'''

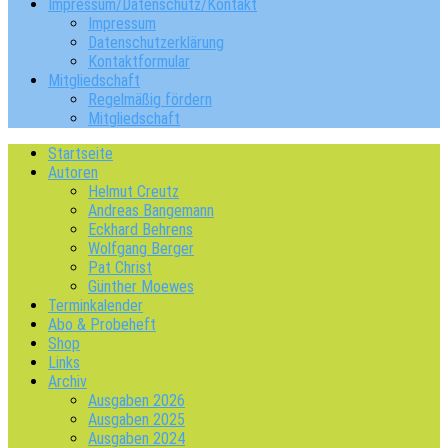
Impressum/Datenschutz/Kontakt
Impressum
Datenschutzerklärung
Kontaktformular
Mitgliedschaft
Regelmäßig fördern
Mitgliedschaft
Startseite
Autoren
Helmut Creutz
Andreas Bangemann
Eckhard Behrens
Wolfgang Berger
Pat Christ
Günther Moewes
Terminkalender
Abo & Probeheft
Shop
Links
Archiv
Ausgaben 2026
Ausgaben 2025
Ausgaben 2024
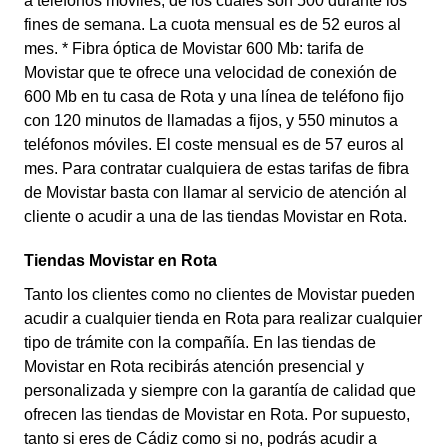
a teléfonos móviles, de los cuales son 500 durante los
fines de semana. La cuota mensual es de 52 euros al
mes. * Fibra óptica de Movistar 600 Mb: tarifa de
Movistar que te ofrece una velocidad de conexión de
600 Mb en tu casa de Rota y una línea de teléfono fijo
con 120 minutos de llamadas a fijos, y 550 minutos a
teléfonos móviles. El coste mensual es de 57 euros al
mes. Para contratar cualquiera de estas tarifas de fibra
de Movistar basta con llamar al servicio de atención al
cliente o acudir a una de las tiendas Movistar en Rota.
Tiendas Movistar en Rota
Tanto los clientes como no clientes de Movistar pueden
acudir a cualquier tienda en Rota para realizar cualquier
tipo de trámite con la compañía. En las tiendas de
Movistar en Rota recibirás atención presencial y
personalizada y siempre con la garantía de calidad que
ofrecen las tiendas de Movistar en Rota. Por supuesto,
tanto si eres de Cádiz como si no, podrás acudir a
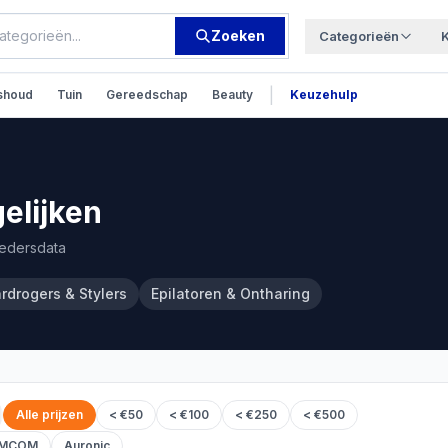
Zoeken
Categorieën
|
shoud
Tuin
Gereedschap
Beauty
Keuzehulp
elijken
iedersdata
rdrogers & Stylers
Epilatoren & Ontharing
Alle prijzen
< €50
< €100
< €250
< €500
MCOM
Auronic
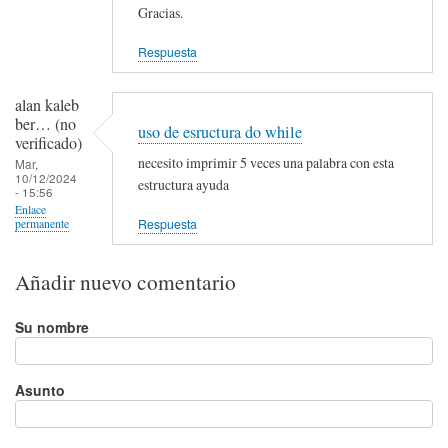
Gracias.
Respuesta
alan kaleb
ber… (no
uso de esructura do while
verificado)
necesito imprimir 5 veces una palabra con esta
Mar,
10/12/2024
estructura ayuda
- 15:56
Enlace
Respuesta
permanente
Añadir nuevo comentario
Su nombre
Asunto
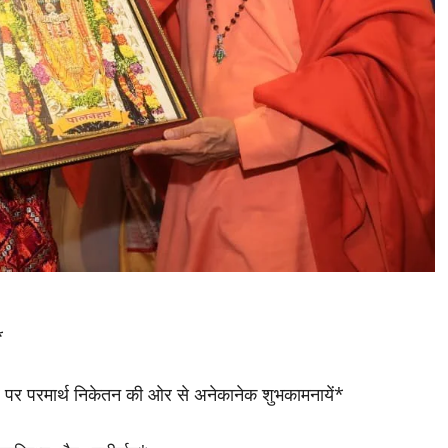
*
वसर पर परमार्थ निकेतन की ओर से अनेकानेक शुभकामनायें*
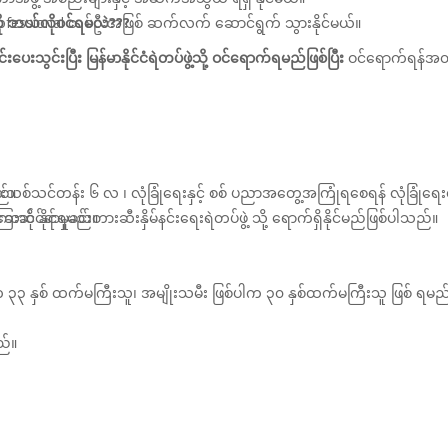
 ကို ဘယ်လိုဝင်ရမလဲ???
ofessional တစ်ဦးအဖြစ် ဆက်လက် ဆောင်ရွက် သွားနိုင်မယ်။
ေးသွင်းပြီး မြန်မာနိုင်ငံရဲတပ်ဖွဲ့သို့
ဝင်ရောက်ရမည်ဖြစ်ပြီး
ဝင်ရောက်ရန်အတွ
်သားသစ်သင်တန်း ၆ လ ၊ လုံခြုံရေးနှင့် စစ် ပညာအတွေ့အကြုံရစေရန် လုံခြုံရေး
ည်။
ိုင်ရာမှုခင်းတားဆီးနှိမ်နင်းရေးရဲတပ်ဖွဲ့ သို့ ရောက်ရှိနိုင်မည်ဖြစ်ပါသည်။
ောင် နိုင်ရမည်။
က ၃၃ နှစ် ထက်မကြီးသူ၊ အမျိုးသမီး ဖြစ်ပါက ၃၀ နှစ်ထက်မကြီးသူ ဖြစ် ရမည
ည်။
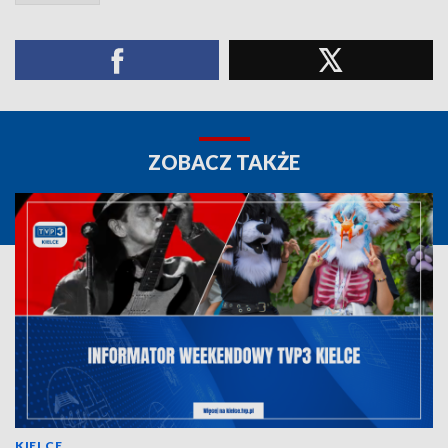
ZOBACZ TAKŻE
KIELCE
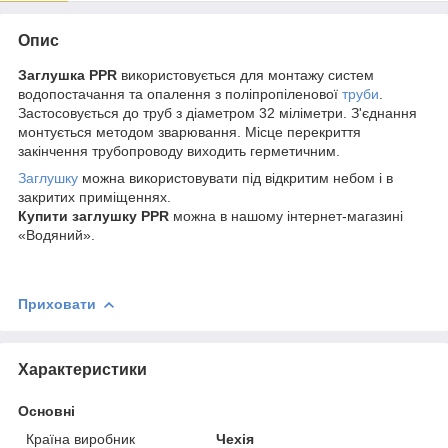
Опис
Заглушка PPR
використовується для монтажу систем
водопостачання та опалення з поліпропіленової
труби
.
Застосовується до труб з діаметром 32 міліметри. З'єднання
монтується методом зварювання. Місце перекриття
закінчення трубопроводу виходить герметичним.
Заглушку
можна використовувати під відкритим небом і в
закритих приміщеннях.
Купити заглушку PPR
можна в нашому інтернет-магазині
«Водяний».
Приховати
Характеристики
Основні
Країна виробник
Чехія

'''
'''

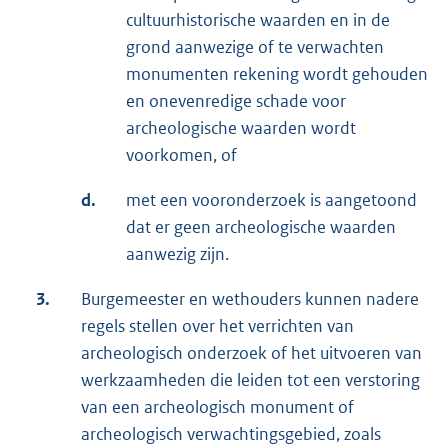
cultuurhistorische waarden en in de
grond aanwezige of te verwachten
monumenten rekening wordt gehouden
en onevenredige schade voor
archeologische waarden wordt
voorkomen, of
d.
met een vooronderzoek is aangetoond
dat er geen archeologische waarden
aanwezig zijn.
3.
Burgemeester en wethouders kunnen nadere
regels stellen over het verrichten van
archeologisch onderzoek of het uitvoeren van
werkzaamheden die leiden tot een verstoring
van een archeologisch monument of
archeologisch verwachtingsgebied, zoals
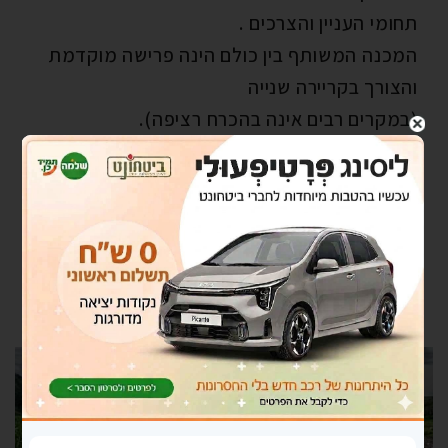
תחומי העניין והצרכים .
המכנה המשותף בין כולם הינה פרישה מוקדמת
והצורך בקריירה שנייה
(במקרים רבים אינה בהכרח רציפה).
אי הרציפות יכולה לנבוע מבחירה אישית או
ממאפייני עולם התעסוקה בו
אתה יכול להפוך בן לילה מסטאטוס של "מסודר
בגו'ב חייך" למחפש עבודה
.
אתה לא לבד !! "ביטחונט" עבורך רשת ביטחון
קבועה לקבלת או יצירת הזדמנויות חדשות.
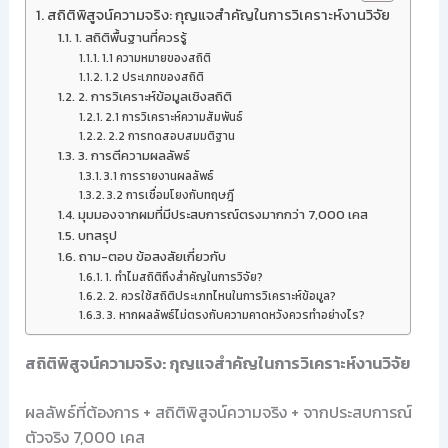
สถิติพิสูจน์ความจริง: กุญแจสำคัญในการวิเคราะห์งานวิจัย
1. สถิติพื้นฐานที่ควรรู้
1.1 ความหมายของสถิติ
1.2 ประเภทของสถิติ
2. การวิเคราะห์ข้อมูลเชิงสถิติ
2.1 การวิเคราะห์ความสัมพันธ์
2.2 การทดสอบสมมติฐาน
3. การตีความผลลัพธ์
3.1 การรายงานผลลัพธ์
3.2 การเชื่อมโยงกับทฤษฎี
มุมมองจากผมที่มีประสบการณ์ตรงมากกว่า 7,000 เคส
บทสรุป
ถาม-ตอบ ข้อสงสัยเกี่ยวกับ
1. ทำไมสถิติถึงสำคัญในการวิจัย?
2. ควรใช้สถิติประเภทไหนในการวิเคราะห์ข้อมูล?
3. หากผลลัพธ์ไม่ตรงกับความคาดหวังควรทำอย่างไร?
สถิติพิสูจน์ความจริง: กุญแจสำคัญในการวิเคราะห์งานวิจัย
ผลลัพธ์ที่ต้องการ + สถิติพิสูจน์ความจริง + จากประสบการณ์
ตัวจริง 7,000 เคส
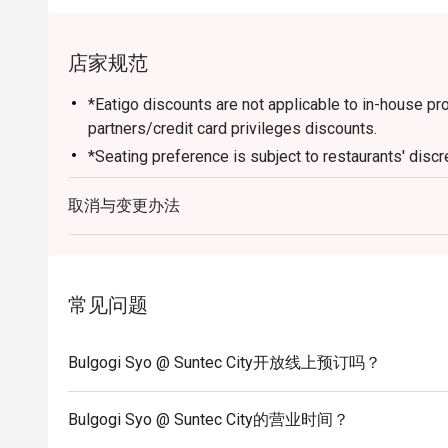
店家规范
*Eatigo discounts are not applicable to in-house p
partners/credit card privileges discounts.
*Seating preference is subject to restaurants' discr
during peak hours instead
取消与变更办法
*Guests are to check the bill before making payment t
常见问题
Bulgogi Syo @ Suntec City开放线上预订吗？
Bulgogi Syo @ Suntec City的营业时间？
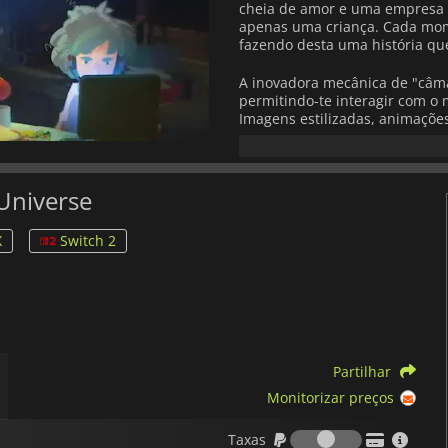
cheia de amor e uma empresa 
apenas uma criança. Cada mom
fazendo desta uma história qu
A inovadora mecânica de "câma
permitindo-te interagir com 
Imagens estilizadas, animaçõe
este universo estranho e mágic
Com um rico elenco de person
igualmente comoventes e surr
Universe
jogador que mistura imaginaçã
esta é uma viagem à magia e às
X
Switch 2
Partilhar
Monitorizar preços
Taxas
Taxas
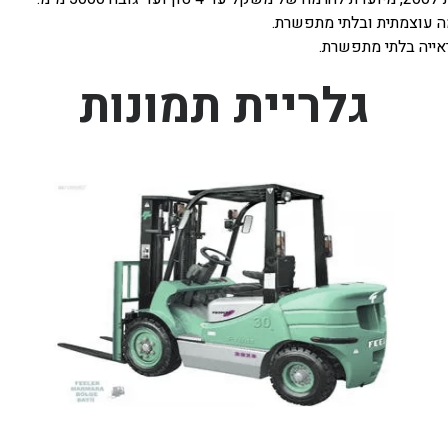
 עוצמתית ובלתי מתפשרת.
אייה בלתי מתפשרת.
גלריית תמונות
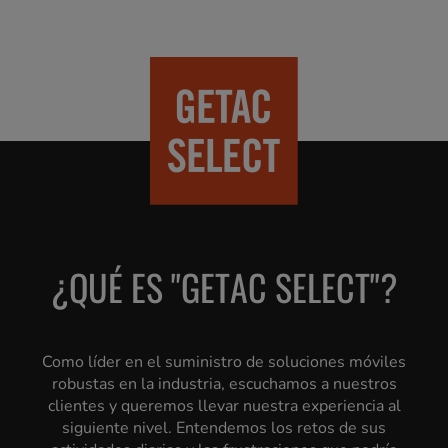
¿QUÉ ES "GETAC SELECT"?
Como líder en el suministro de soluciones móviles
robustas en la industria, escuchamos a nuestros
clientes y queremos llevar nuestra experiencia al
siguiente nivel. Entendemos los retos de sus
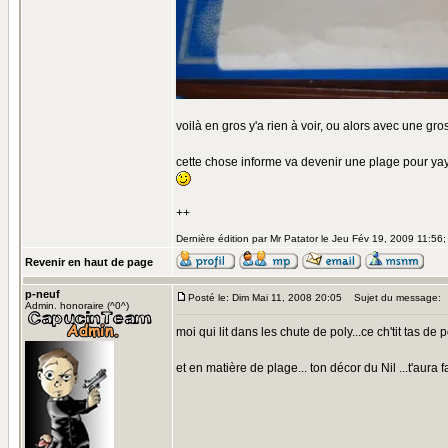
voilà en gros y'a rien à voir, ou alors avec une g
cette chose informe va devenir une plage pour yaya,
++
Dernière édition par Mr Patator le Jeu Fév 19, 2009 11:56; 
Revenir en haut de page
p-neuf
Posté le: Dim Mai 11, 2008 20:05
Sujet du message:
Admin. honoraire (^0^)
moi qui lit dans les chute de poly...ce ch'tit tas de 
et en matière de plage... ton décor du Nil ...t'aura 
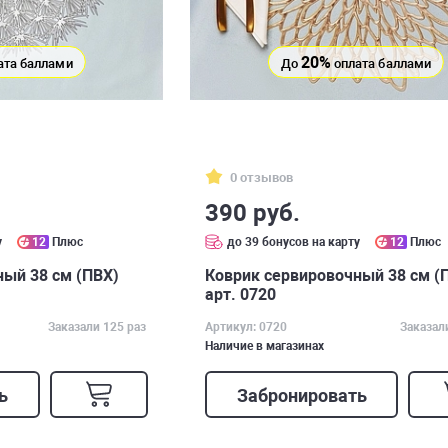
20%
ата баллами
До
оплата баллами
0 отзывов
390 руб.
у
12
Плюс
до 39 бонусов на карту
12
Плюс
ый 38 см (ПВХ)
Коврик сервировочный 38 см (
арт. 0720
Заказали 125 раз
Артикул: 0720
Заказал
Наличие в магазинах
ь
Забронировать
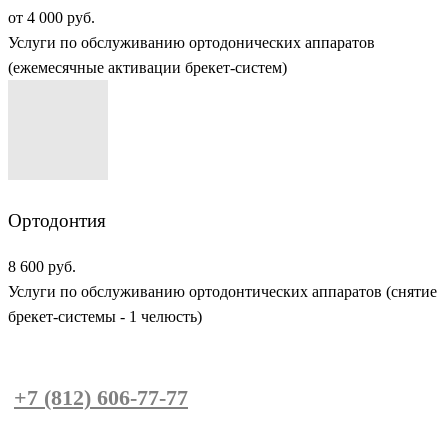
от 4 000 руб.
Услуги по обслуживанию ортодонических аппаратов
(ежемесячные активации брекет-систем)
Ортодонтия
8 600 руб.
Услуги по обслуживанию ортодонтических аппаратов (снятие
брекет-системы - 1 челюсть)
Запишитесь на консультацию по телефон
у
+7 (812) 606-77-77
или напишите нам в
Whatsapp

'''

• Prompt:
Gather each line of the listing above that contains the word "mensual", copying every one unchanged.

• Response area:
fines de semana. La cuota mensual es de 52 euros al
teléfonos móviles. El coste mensual es de 57 euros al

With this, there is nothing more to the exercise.